Diversification is an investing technique popularised by Warren Buffet.
The idea Buffet propagated was that a concentrated portfolio can give you the best returns if you're right, but it can also give you the worst returns if you're wrong. Since nothing is 100% certain in investing and there are always things outside of the investor's control, the optimal way to manage your portfolio is to diversify it.
Diversification Is Not Optimal for Everybody
Some investors reject Buffet's method and prefer to invest only as much as they can lose in an asset they really believe in, leaving the rest of their money in cash. Other investors got their hands on active trading and prefer to speculate or hedge using derivative products.
There is no right and wrong method in investing, every investor needs to choose the way of approaching the market that suits him or her the most.
So, while all the arguments against diversification are valid, it is still a comfortable way of portfolio management for many investors.
There is even a rule of thumb: The portfolio diversification method is probably a good fit for you if you find it emotionally difficult to handle the volatility of the assets you own.
Diversifying in Cryptocurrencies
Investing in cryptocurrency became the hot topic and appears to be a mainstay ingredient in many portfolios these days.
But if you focus mostly on crypto, diversifying your portfolio can be challenging.
With so many different currencies, it is easy to get overwhelmed when deciding which currencies to invest in. And then, when you decide, a sweeping fundamental event such as regulatory news can wreck all of your cryptocurrency holdings at the same time.
Therefore, for true diversification it is optimal to hold not only cryptocurrency but also legacy assets like precious metal, stocks or real estate. Among these options, it is best to choose assets that you feel comfortable holding and markets that you understand at least in a superficial way. Doing proper in-depth research before committing to an asset is absolutely crucial.
But even within your crypto, you can help your diversification a little bit too and choose multiple cryptocurrencies of different fundamental values and different potential valuations. Let us explain.
Cryptocurrencies and Their Fundamental Value
Each cryptocurrency was created with a use case in mind.
Some are meant as the digital currency used for fast cross-border payments, some are designed as the oil that supports the functionalities of digital platforms. Yet other cryptocurrencies are created simply as a vehicle for speculation.
This ideal use case makes up much of the cryptocurrency's fundamental value.
There are more refined aspects to consider, such as how sound a token's use case is at all. But when you want to diversify, all you need to think of is picking several cryptocurrencies with different fundamental values.
This method requires a lot of research. In the DeFi era, it is also necessary to understand the technology behind each cryptocurrency. One thing that remains constant is that when diversifying investments through fundamentals, you should definitely avoid tokens that are only intended for baseless speculation.
Startup Thinking in Crypto: Potential Valuation
Another angle of approaching the diversification problem is looking at the potential valuation.

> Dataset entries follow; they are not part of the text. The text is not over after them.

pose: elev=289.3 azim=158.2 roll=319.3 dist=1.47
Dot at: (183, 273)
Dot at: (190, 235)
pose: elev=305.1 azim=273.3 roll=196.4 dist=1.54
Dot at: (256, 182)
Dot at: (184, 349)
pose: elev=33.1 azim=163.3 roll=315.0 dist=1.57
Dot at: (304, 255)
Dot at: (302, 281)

This way of thinking was taken over from the startup industry where potential valuation of a company is more important than its actual profits. It might make sense to judge projects in this way as long as you are considering very innovative blockchain projects that are just starting out. Remember though that such investments are extremely high risk, just like startup investing.

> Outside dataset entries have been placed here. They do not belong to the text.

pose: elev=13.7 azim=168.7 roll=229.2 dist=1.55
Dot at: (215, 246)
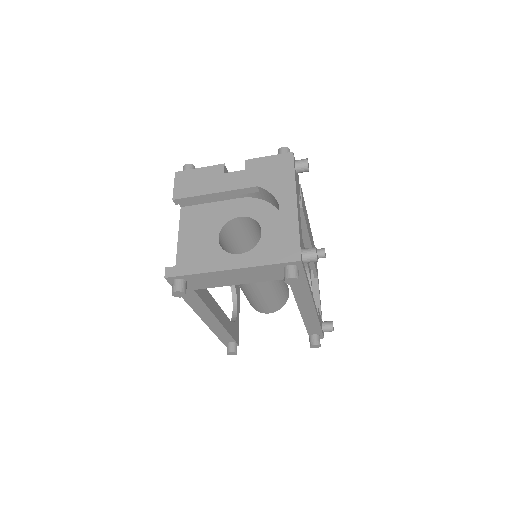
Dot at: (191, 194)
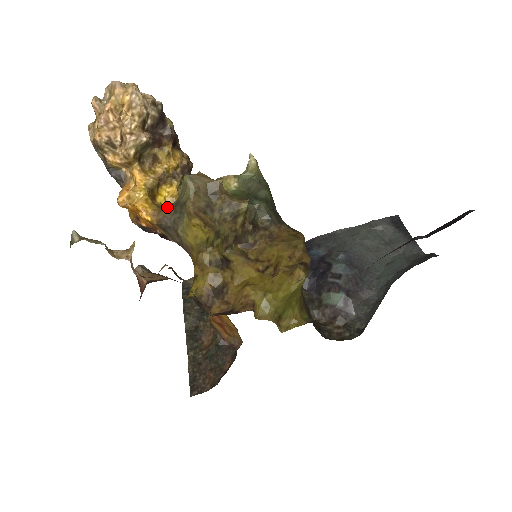
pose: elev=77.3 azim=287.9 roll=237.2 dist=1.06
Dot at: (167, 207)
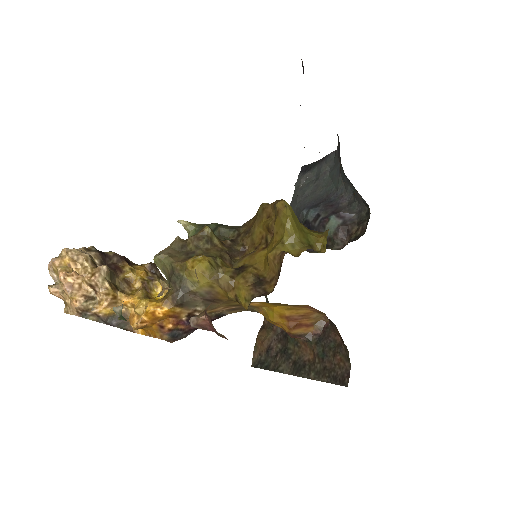
Dot at: occluded
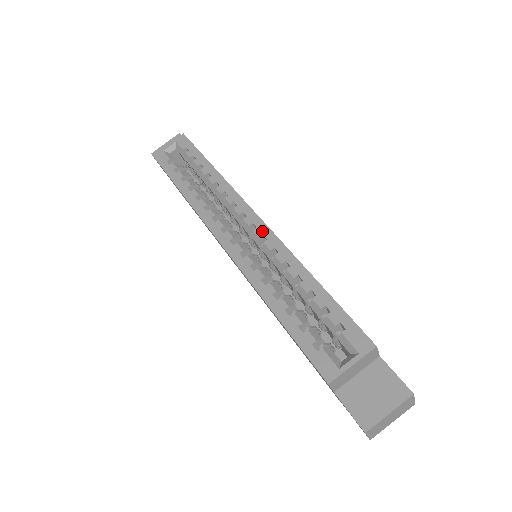
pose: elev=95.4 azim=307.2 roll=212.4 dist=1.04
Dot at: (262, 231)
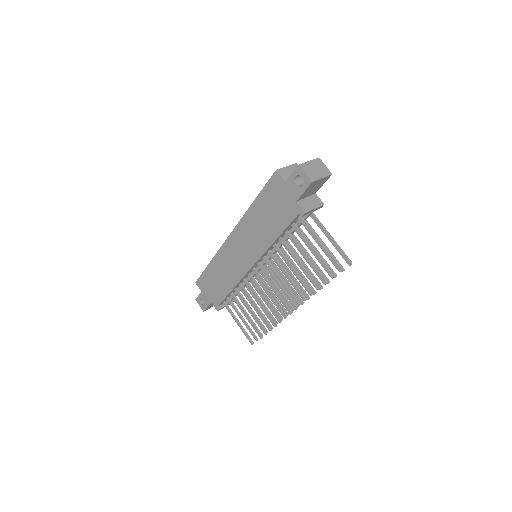
Dot at: occluded
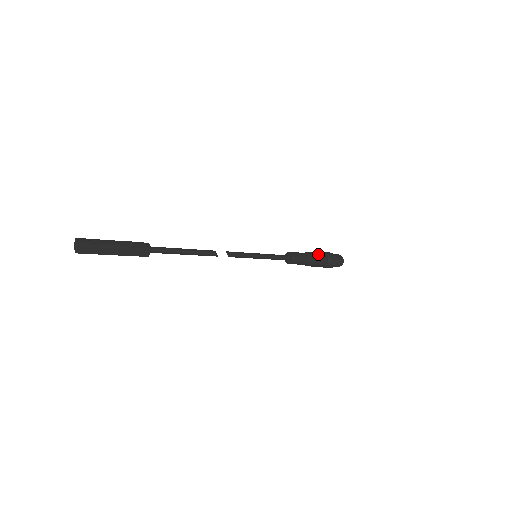
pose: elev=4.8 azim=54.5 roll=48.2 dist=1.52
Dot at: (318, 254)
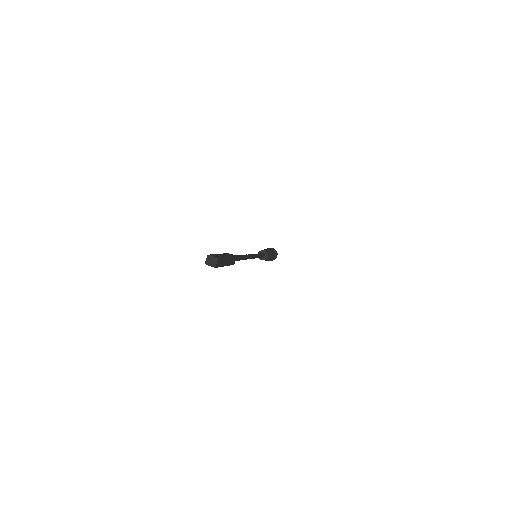
Dot at: (270, 249)
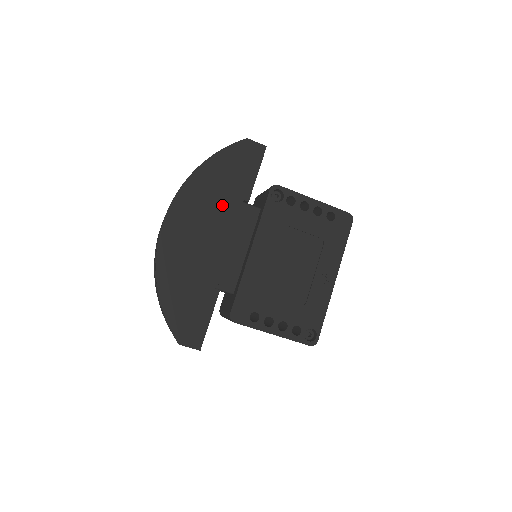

One good indicator of whether a blockchain project is worth investing in is its company's location. The number of users of a crypto project depends greatly on its location, size of target audience and quality of marketing. Keep in mind that a project native to a country that already uses cryptocurrency extensively may succeed faster than an equally good project in a country where the public is still somewhat afraid of blockchain technology. Faster adoption brings in more users who purchase the token, which then drives the token's price up.

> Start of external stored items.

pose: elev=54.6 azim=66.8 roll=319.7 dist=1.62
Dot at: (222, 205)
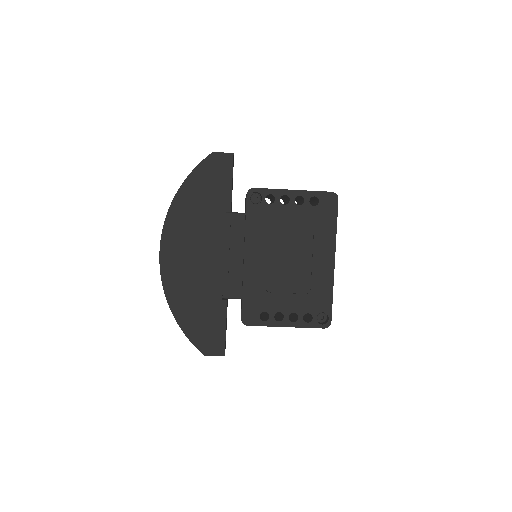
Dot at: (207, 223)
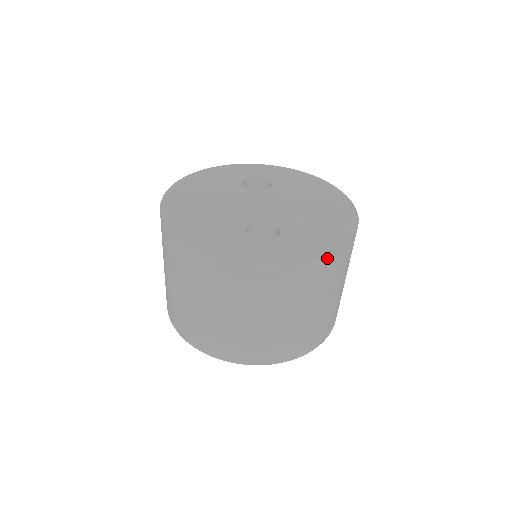
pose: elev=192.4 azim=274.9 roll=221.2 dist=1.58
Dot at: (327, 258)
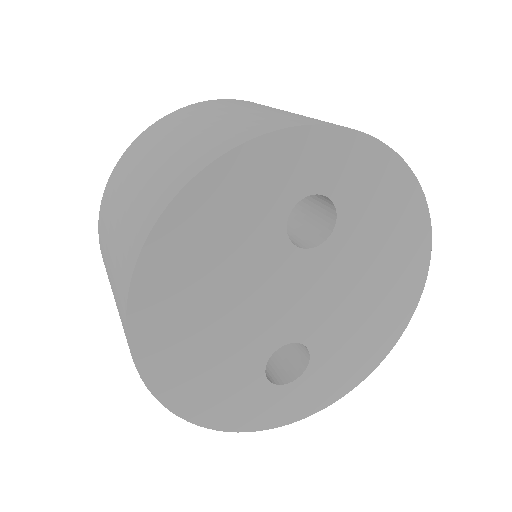
Dot at: (345, 390)
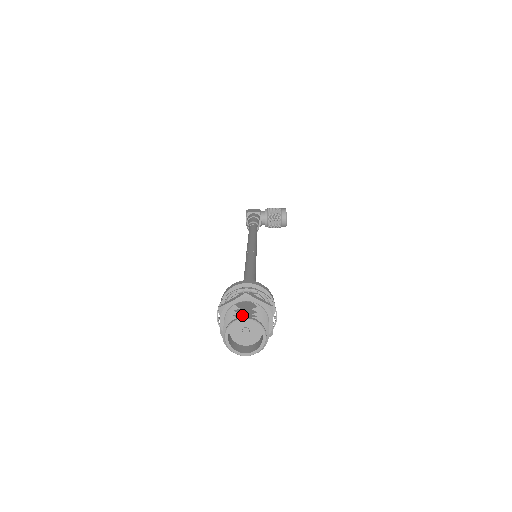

An indicator that can on the other hand damage the potential valuation of a new technology project is its potential to be abused by cyber criminals. This leads to regulatory hurdles and stunted development of the crypto project.
To sum it up, let's reiterate that effective capital allocation requires a system to determine which investment projects or assets are less risky than others.
It is a good idea to aim for diversified capital allocation in your portfolio if you want to minimise the volatility of your total net worth. If you have no problem with volatility, simply choosing only the assets you most believe in may be a better approach for you.